The Energy Department is on track to empty most of the waste in a leaky double-shell tank at the Hanford Site in Washington state by a March 4 regulatory deadline — a job likely to cost more than $40 million, a DOE official said Wednesday.
The final bill for draining waste from Tank AY-102 is “going to be over $40 million,” Reggie Eakins, technical program manager for DOE’s Office of River Protection, told the agency-chartered Hanford Advisory Board in a meeting webcast from Richland, Wash.
DOE’s tank farm prime contractor, Washington River Protection Solutions, disclosed the leak in the double-shell tank in 2012.
Determining the cause of the leak, and whether the leak can be repaired, will take until at least September, Eakins said.
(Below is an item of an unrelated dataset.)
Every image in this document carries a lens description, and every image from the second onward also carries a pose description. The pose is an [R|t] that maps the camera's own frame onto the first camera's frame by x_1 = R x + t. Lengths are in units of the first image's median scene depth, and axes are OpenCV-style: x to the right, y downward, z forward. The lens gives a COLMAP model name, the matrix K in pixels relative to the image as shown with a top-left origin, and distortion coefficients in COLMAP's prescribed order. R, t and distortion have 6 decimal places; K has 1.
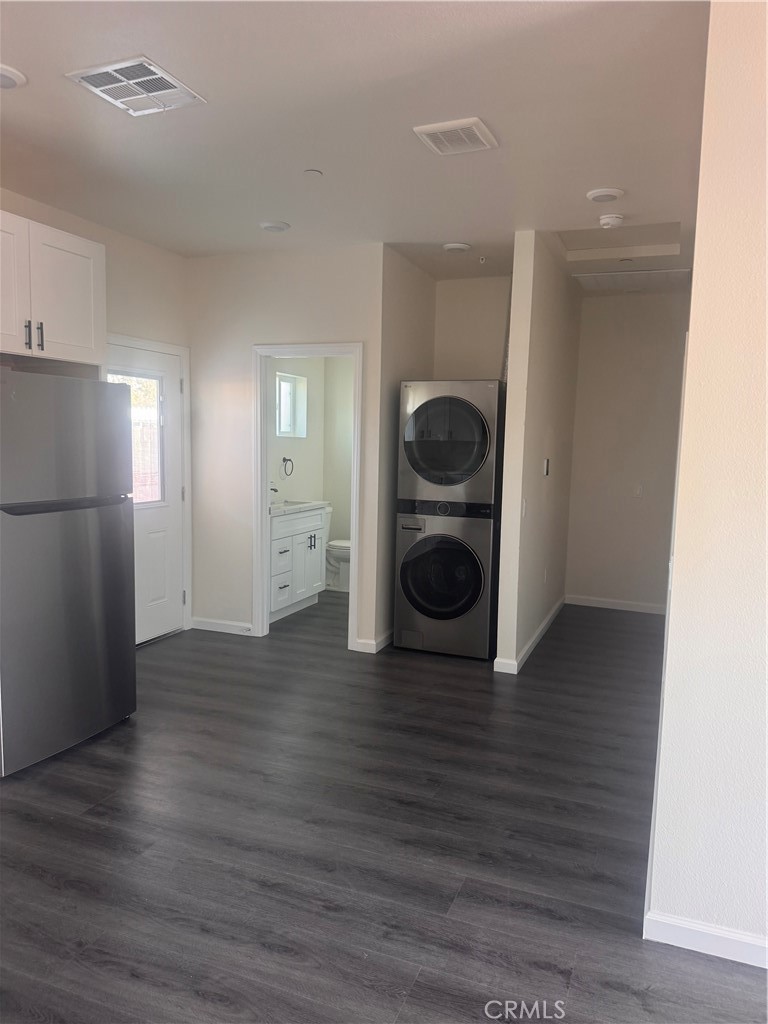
lens RADIAL K [[723.3, 0, 384.0], [0, 723.3, 510.1], [0, 0, 1]] dist [0.050841, -0.036415]
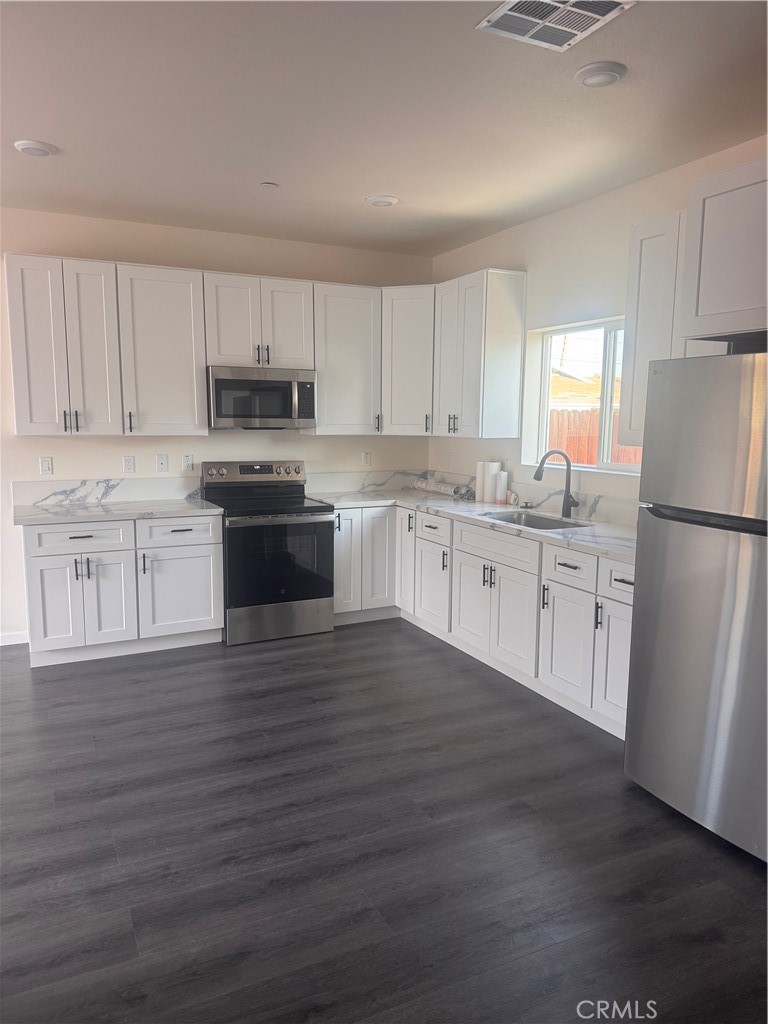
lens RADIAL K [[723.3, 0, 380.9], [0, 723.3, 518.8], [0, 0, 1]] dist [0.050841, -0.036415]
pose [[-0.662398, 0.080490, -0.744816, 0.549574], [-0.094003, 0.977423, 0.189228, -0.178008], [0.743231, 0.195360, -0.639877, 1.763057]]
Waste is entering the “annulus” between the two shells, but there is no sign it has escaped into the environment.
Tank AY-102 was supposed to be the tank that fed some 55 million gallons of chemical and radioactive waste from Hanford tank farms into the Waste Treatment Plant Bechtel National is building at the site. The plant will turn the waste — a byproduct of Cold War-era plutonium production — into more easily storable radioactive glass.
DOE has made no official decision about whether AY-102 can be repaired, and Eakins’ personal prognosis was grim.
“I don’t think anyone thinks that’s going to happen, but that has to be looked at,” Eakins told the board.